Previous to this paper, the authors were using Maximum Entropy model (Benajiba et al, CICLing 2007) with binary features which uses the word itself, the preceding word, the bigrams around the word and external resources. Furthermore in order to ease the difficulty of detecting the named entities, they used a 2-step approach where the first steps focused on detecting the entities and the second step classifies them (Benajiba and Rosso, IICAI 2007). This method improved their f-measure by almost 18%.

In this paper the authors used Conditional Random Fields instead of the Maximum Entropy model. In order to resolve the data sparsity problem they performed word segmentation which is to separate the different components of a word with a space character. They performed their experiments on the ANERcorp dataset. Four types of named entities (person, location, organization and miscellaneous) were tagged.

They used the part-of-speech tags (POS-tag) and Base Phrase Chunks (BPC). They also used ANERgazet as an external resource and the nationality of the preceding word since person related NE are preceded by nationality most of the time.

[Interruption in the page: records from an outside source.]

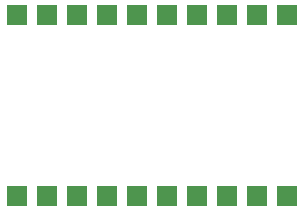
<source format=gts>
G75*
%MOIN*%
%OFA0B0*%
%FSLAX25Y25*%
%IPPOS*%
%LPD*%
%AMOC8*
5,1,8,0,0,1.08239X$1,22.5*
%
%ADD10R,0.06800X0.06800*%
D10*
X0011800Y0023933D03*
X0021800Y0023933D03*
X0031800Y0023933D03*
X0041800Y0023933D03*
X0051800Y0023933D03*
X0061800Y0023933D03*
X0071800Y0023933D03*
X0081800Y0023933D03*
X0091800Y0023933D03*
X0101800Y0023933D03*
X0101800Y0084033D03*
X0091800Y0084033D03*
X0081800Y0084033D03*
X0071800Y0084033D03*
X0061800Y0084033D03*
X0051800Y0084033D03*
X0041800Y0084033D03*
X0031800Y0084033D03*
X0021800Y0084033D03*
X0011800Y0084033D03*
M02*

</source>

The experiment results showed that tokenization improves the performance especially the recall. Among the individual features, it has been observed that POS-tag gives the overall best improvement, even though the decrease in precision, it increases the recall highly. The system gets it best performance when it uses all features. Overall, using CRF instead of ME model gave 2 points increase, using tokenization resulted in 3 points improvement and finally using features increased the performance by 9 points.